In our FORUM, Have We Reached Peak Merch?, we asked whether merch had finally collapsed under its own weight. When everything becomes a drop, a collab, a limited run engineered for hype, meaning starts to thin out. The tote becomes generic. The band tee loses its story. Identity no longer feels personal and, instead, gets flattened into mass-produced signals.

But what if that wasn’t the end point? What if “peak merch” wasn’t saturation, but mutation? Because recently merch hasn’t looked like it’s disappearing. If anything, it looks like it’s hardening. Darkening. Drifting somewhere more ideological – and a lot less innocent.

Somewhere between defence tech and internet culture, the usual fashion pipeline has flipped. Instead of trends flowing from runway to high street, they’re emerging from tech companies, military-adjacent spaces and developer culture – repackaged as limited-edition drops with just enough irony to feel wearable. The new streetwear isn’t coming from the street. It’s coming from systems. 

Take Palantir Technologies – a company that inspires radically different readings, depending on your tolerance for opacity. It builds software for governments and militaries, including work tied to immigration enforcement during the Donald Trump era, while simultaneously presenting itself as a neutral infrastructure layer or even a public good (it also supported COVID-19 vaccine distribution). That balancing act – between public service and surveillance – is less a contradiction than a strategy.

To critics, it’s a sleek interface for extreme levels of state power. To its most vocal supporters, it’s something closer to a mission. Its stock – PLTR – is discussed in forums with evangelical intensity, and CEO Alex Karp has become a kind of ideological figurehead rather than just an executive.

And now it sells clothes. Not as an afterthought, but as an extension of that worldview. Logo-heavy basics sit alongside more considered pieces – chore coats reframed as design objects, not giveaways. The stated ambition to become more of a “lifestyle brand” is less surprising when you realise the clothes aren’t meant to soften the company’s image – they’re meant to aestheticise it. Critics call it aesthetic laundering. Internally, it reads more like narrative control.

What Palantir Technologies is really selling is not clothing, but a wearable proximity to systems most people will never fully see, let alone understand. And they’re not alone. Lockheed Martin has edged into fashion via a licensing deal with Doojin Yanghang, translating defence-sector branding into streetwear formats.

Lockheed Martin x Doojin Yanghang

Meanwhile, the military contractor Anduril Industries operates like a weapons company with a built-in meme strategy – releasing Hawaiian shirts, flight jackets and graphics that oscillate between self-awareness and provocation. Founder Palmer Luckey becomes shorthand for the whole aesthetic: part tech founder, part culture signal.
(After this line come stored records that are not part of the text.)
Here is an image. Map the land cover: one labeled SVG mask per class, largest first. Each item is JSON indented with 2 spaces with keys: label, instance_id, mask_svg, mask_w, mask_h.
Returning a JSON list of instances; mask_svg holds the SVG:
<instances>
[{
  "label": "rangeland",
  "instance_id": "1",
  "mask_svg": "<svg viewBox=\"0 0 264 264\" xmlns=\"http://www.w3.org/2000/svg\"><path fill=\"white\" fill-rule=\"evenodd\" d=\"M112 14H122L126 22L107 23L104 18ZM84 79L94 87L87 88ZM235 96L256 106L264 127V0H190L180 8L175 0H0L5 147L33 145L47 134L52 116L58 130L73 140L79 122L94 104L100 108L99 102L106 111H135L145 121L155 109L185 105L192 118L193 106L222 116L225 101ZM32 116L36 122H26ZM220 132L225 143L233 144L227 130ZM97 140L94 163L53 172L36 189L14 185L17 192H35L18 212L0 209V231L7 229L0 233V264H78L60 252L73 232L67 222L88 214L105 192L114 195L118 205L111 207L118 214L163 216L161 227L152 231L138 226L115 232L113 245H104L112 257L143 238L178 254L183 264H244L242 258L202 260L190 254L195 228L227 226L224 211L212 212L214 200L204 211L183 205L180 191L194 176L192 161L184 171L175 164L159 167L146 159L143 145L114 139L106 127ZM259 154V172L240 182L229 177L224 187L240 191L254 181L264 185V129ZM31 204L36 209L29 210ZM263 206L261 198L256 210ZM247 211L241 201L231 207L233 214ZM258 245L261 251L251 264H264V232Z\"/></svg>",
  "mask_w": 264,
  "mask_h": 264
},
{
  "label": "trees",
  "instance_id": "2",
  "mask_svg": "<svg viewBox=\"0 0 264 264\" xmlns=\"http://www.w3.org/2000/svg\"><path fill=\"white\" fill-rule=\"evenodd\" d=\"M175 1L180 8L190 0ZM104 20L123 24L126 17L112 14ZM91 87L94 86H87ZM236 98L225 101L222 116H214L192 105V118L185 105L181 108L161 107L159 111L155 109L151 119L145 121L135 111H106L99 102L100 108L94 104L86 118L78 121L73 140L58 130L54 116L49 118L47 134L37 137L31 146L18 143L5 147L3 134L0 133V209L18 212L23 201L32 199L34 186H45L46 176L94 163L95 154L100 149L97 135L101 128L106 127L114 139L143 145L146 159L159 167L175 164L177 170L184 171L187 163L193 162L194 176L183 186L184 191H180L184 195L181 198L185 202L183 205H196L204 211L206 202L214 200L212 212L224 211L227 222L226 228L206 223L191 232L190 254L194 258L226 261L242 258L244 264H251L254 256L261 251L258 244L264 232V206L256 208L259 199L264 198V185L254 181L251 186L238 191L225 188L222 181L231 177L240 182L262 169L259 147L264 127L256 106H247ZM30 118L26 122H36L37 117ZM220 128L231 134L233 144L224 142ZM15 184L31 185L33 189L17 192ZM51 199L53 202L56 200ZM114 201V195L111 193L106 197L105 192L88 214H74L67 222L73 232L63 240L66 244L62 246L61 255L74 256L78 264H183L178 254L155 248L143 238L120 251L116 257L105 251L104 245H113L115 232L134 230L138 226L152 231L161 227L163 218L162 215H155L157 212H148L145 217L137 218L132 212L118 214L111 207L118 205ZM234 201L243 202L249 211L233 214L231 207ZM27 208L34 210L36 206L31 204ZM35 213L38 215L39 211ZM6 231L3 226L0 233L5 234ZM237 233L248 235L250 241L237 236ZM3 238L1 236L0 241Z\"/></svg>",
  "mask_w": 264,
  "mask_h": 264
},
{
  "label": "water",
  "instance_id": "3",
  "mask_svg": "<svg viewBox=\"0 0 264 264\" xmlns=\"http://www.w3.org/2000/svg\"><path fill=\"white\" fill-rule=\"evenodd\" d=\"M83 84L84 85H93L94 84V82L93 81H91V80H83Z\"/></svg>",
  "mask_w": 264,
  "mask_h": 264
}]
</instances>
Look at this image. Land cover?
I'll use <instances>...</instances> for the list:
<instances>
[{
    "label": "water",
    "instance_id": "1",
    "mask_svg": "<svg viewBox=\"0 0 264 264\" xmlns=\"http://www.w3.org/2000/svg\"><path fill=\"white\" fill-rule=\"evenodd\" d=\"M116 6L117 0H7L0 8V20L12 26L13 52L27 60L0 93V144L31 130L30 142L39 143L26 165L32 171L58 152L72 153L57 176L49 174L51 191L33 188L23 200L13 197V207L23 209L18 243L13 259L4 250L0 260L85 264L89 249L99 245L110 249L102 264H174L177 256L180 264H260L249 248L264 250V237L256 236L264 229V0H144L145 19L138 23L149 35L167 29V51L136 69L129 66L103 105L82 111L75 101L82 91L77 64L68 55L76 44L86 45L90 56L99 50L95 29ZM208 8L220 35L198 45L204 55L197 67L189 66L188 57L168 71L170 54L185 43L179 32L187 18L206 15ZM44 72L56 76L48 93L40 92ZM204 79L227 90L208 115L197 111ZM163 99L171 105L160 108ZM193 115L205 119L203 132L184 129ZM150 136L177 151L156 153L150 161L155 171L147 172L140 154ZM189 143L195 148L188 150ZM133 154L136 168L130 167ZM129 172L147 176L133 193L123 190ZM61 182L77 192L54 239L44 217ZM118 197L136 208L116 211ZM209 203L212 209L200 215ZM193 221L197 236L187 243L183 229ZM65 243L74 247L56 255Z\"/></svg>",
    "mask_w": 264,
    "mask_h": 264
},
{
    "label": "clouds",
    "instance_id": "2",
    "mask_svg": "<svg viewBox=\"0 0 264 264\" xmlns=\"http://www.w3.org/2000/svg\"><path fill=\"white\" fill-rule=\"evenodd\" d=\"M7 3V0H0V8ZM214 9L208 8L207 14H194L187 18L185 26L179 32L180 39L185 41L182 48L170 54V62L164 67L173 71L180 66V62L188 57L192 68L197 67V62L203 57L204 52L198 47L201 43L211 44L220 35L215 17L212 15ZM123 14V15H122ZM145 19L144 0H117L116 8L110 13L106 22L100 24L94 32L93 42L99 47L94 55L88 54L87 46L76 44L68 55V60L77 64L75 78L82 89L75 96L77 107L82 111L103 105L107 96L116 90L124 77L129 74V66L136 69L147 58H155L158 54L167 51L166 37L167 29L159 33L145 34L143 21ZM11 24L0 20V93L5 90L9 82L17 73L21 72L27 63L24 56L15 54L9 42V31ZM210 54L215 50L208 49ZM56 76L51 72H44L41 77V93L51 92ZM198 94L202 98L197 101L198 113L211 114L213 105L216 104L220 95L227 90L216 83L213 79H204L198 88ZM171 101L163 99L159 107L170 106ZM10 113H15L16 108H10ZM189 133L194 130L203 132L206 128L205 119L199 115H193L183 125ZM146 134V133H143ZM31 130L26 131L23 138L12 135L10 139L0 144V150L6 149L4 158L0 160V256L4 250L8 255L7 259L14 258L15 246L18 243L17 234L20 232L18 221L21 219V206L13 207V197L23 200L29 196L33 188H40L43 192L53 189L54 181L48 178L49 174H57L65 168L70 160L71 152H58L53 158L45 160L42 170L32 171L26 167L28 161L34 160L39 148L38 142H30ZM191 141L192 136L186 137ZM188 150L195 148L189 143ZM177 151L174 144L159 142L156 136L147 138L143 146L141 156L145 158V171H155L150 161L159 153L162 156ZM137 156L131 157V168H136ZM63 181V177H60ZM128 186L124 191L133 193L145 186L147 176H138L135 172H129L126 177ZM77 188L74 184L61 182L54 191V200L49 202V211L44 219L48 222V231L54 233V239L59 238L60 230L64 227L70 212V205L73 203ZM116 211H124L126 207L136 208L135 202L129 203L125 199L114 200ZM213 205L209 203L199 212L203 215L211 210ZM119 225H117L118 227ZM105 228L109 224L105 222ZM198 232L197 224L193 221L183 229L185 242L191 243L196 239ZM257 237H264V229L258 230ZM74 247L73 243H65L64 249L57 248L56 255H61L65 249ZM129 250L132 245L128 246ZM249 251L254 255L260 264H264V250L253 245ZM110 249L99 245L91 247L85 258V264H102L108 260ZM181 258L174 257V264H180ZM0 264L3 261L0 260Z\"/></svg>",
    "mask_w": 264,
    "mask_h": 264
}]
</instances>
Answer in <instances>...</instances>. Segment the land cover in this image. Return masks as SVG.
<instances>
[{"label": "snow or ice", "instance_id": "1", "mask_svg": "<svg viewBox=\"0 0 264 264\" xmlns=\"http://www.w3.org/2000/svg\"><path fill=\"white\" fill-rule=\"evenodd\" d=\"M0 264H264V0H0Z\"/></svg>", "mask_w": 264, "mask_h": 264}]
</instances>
This is the AI-to-fashion funnel in its clearest form: complex, often controversial systems made legible – even desirable – through clothing. You don’t need to understand the infrastructure. You just need to wear the hoodie.

Anduril Industries

Which brings us back to peak merch. If the last wave was about identity as consumption – proof of taste, proof of experience, proof-you-were-there – this next phase feels more like identity as positioning. The shift isn’t that merch signals allegiance (it always has), but what that allegiance points to. Not scenes, subcultures or shared memories – but systems, ideologies and power structures that are much harder to decode. 

For these companies, merch isn’t really about selling product. Palantir Technologies produces its garments in Montana, leaning into a “Made in America” narrative, with tightly controlled drops — one run of chore jackets capped at just 420 units, gone in minutes. The revenue barely registers. The attention does.

Aesthetically, the jackets borrow heavily from the visual language popularised by Virgil Abloh’s Off-White – industrial cues, the whole knowing-uniform thing, the typography – but without much concern for subtlety or originality. If anything, the familiarity is the point: it makes a complex, controversial company feel instantly legible within an existing fashion code.

The product is just the carrier. What’s being distributed is a point of view – one that becomes easier to wear than to interrogate. Publicly, Palantir says its chore jacket is “not political”. Pretty much everyone else strongly disagrees.

So no, merch isn’t dead. But it has shifted registers. The friendly, memory-based version – the gig tee, the souvenir tote – now sits alongside something more strategic and politically loaded. Merch that doesn’t just say where you’ve been, but quietly suggests what you’re aligned with, whether you’ve fully unpacked it or not.

For brands, the takeaway isn’t to chase darkness for the sake of it. It’s to recognise that merch now operates upstream, shaping perception as much as reflecting it. The question isn’t just what your audience wants to wear – it’s what they’re implicitly agreeing to when they do.